En conclusion, la PrEP à la demande, d’un point de vue phamarcologique, a synthétisé Angela Kashuba, c’est possible :
- 1/ si le traitement peut atteindre rapidement les sites d’infection,
- 2/ s’il peut atteindre le niveau de concentration « nécessaire » (cette définition étant assez peu claire du point de vue clinique, mais plutôt fondée sur des observations statistiques et les intervalles de confiance obtenus),
- 3/ s’il reste présent suffisamment longtemps pour couvrir des risques résiduels. Et c’est cela qui explique les différences actuelles de recommandations.
Les présentations suivantes sont revenues sur les essais menés et en cours. D’abord, ceux qui ont été effectués depuis un temps suffisant pour permettre des méta-analyses (Robert Grant), qui a aussi évoqué les résultats des cohortes suivies en France et à Montréal. L’essai en cours à Montréal permet d’établir que la PrEP à la demande y est utilisée par des personnes plus âgées en moyenne, et par des personnes ayant moins de partenaires sexuels. Des études également mentionnées par Robert Grant ont démontré que, quel que soit le schéma de prise en charge, la PrEP était une stratégie dont l’analyse coût-efficacité était en faveur de son accessibilité. Robert Grant a ensuite présenté plusieurs études ayant des résultats sur l’adhérence, mettant en avant le fait que certaines études ont mis en avant une moindre observance de la dose post-exposition par rapport à la dose pré-exposition. C’est notamment le cas des essais IPrEP en Afrique de l’Est et HPTN067 (site du Cap en Afrique du Sud).
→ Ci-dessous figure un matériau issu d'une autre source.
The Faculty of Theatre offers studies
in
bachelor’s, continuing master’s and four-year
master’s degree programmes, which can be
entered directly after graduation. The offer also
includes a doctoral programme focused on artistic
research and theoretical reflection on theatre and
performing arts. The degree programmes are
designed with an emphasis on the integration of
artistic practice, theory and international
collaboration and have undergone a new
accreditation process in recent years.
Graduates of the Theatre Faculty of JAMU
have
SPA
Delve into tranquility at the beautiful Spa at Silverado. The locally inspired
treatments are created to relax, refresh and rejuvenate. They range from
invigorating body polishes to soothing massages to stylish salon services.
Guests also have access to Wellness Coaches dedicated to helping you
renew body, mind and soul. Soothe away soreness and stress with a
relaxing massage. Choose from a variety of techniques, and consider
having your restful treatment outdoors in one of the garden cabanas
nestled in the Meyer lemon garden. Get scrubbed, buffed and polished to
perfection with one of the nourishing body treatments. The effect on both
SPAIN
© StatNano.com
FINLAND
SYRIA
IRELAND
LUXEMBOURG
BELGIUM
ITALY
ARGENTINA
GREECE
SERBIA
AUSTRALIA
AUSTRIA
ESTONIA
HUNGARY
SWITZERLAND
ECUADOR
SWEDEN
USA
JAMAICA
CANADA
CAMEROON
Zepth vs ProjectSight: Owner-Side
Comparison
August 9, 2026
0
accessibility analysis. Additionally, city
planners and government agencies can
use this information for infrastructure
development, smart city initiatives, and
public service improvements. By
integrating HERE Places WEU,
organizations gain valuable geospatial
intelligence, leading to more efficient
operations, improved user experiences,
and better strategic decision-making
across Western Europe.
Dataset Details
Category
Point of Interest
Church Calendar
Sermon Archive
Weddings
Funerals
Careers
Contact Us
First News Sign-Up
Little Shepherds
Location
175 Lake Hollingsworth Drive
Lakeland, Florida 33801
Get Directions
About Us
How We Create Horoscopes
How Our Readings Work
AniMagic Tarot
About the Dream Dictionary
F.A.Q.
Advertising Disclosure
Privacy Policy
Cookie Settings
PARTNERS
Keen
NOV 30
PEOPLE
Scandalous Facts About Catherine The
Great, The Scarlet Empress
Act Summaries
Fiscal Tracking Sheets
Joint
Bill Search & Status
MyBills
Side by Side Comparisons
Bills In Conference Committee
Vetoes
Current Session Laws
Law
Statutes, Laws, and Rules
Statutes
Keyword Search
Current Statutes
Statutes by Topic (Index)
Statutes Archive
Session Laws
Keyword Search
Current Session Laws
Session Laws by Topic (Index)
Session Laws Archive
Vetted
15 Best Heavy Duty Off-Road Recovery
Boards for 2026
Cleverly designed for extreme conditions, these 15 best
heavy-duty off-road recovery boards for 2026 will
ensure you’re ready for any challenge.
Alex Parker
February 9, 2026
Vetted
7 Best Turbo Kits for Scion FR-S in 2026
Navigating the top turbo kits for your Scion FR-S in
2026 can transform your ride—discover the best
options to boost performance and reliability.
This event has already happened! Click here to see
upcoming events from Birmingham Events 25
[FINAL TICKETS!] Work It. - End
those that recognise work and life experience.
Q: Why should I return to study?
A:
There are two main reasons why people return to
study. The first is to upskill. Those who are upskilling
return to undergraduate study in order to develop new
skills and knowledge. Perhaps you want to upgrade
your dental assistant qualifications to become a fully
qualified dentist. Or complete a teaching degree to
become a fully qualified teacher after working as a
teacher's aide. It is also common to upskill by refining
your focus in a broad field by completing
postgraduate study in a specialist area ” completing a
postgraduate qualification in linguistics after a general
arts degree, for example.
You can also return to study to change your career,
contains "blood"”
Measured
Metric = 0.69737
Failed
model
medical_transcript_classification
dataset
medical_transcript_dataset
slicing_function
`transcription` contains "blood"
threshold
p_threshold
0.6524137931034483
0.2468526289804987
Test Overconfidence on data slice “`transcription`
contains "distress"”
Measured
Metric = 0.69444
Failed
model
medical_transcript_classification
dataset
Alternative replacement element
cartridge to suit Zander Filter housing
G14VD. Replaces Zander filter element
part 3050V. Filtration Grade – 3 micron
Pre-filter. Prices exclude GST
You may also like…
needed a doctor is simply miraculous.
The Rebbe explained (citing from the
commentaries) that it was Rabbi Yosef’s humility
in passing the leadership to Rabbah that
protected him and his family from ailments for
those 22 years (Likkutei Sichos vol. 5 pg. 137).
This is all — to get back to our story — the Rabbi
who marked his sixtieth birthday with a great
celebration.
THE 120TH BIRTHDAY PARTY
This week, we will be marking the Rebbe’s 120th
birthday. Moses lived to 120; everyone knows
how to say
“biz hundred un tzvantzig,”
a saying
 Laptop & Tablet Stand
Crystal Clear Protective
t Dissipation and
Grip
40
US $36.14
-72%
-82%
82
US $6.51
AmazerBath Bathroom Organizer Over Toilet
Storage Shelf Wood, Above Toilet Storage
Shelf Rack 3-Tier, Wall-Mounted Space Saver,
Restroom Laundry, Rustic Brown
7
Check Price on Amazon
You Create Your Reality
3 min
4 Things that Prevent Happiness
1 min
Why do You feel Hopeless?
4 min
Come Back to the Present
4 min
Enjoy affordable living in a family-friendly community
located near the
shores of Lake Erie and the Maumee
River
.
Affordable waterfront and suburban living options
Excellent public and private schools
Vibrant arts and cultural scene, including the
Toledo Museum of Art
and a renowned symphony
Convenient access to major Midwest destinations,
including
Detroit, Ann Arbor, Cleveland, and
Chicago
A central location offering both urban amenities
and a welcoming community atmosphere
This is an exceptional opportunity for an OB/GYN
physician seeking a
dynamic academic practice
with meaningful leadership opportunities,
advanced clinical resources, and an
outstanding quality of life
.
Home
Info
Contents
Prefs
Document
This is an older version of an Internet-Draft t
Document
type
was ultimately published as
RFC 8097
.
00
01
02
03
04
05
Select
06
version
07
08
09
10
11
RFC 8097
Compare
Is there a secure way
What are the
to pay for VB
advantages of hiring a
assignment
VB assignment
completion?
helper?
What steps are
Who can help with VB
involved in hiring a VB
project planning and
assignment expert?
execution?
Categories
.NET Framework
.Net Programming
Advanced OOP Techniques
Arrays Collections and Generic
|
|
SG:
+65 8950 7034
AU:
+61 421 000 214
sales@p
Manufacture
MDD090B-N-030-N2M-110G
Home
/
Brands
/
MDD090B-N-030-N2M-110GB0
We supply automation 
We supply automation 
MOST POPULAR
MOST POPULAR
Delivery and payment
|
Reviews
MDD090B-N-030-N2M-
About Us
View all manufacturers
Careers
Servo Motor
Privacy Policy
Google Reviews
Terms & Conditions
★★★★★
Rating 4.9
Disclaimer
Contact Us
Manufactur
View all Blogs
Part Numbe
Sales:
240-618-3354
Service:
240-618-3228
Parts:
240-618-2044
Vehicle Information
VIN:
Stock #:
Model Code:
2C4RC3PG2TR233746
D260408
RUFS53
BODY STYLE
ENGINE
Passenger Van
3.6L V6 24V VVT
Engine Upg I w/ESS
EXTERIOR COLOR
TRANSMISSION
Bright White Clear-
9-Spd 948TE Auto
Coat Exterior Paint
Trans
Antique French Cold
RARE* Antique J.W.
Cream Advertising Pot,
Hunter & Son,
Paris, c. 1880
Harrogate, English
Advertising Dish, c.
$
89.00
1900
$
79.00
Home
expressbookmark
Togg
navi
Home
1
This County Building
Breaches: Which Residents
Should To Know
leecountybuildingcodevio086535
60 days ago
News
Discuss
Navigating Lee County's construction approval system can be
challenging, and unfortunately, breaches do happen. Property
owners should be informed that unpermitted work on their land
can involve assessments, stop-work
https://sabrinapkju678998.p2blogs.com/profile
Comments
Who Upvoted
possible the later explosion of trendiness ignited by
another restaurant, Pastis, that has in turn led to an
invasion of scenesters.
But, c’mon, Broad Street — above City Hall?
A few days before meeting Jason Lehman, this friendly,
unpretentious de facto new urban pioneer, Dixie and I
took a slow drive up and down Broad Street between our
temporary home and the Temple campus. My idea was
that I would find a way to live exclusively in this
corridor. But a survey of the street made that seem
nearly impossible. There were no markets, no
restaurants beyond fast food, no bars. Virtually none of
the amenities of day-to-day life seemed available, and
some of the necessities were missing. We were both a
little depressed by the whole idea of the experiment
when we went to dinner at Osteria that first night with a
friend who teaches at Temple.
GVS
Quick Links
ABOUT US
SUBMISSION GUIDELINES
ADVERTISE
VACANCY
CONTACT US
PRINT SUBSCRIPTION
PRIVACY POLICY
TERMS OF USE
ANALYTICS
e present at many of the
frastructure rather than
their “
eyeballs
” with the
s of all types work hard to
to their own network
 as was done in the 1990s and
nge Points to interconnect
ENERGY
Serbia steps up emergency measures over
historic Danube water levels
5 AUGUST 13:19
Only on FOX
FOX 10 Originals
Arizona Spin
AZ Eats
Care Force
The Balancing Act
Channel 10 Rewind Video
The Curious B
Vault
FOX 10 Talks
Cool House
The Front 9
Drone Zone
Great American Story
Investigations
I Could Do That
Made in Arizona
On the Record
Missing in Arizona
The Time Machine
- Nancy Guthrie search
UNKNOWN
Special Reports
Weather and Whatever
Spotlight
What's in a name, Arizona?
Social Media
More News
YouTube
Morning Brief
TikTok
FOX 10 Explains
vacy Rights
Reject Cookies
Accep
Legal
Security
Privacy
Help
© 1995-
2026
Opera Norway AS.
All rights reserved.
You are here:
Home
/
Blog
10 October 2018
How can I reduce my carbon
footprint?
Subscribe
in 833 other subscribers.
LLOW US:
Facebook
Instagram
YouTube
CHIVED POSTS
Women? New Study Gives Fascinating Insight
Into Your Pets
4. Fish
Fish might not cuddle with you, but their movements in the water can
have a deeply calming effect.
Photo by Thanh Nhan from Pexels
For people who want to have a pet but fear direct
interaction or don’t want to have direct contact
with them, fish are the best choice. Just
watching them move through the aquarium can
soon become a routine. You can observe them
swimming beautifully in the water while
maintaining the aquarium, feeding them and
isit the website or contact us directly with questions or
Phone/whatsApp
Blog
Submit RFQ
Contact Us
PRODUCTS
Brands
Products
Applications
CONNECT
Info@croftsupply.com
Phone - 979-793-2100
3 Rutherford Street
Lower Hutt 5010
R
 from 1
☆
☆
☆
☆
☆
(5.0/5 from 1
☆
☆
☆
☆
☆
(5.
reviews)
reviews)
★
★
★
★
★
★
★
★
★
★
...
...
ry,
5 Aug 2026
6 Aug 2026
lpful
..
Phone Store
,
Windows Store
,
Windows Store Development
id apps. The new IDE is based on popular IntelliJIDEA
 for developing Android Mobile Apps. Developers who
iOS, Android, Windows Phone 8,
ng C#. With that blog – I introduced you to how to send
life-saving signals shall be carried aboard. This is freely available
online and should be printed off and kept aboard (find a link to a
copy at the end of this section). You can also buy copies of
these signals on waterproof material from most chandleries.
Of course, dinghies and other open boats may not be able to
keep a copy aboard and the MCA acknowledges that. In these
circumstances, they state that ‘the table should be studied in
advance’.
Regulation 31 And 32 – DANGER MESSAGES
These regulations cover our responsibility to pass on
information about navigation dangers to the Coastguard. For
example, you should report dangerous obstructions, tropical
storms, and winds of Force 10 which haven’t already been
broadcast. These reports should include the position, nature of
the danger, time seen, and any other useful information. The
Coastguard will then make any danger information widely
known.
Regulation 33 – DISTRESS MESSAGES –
Puis, Timothy Holtz a présenté des résultats issus d’essais auprès des MSM permettant de mesurer l’observance, la couverture et l’acceptabilité du schéma à la demande. Dans l’essai HPTN067, le fait que l’observance post-exposition soit moins bonne que celle pré-exposition est retrouvé à Bangkok et New York. Le profil socioéconomique différent des participants semble susceptible de jouer sur les niveaux globaux d’observance. La conclusion de Timothy Holtz est que ce qui peut favoriser l’observance est bon à prendre, notamment si des rappels peuvent être mis en place sur des systèmes dédiés (applications par exemple). Et qu’en somme, le schéma à la demande marche bien pour ceux qui peuvent facilement planifier leurs rapports sexuels, mais que c’est aussi un schéma qui peut être exploré pour ceux qui ont des difficultés avec le schéma en continu.
La discussion a notamment permis de rappeler que la présentation conjointe de résultats sur les gays et les bis et les femmes trans est réductrice sur certains enjeux et de pointer le manque de connaissance des mécanismes à l’oeuvre dans la muqueuse d’un néovagin.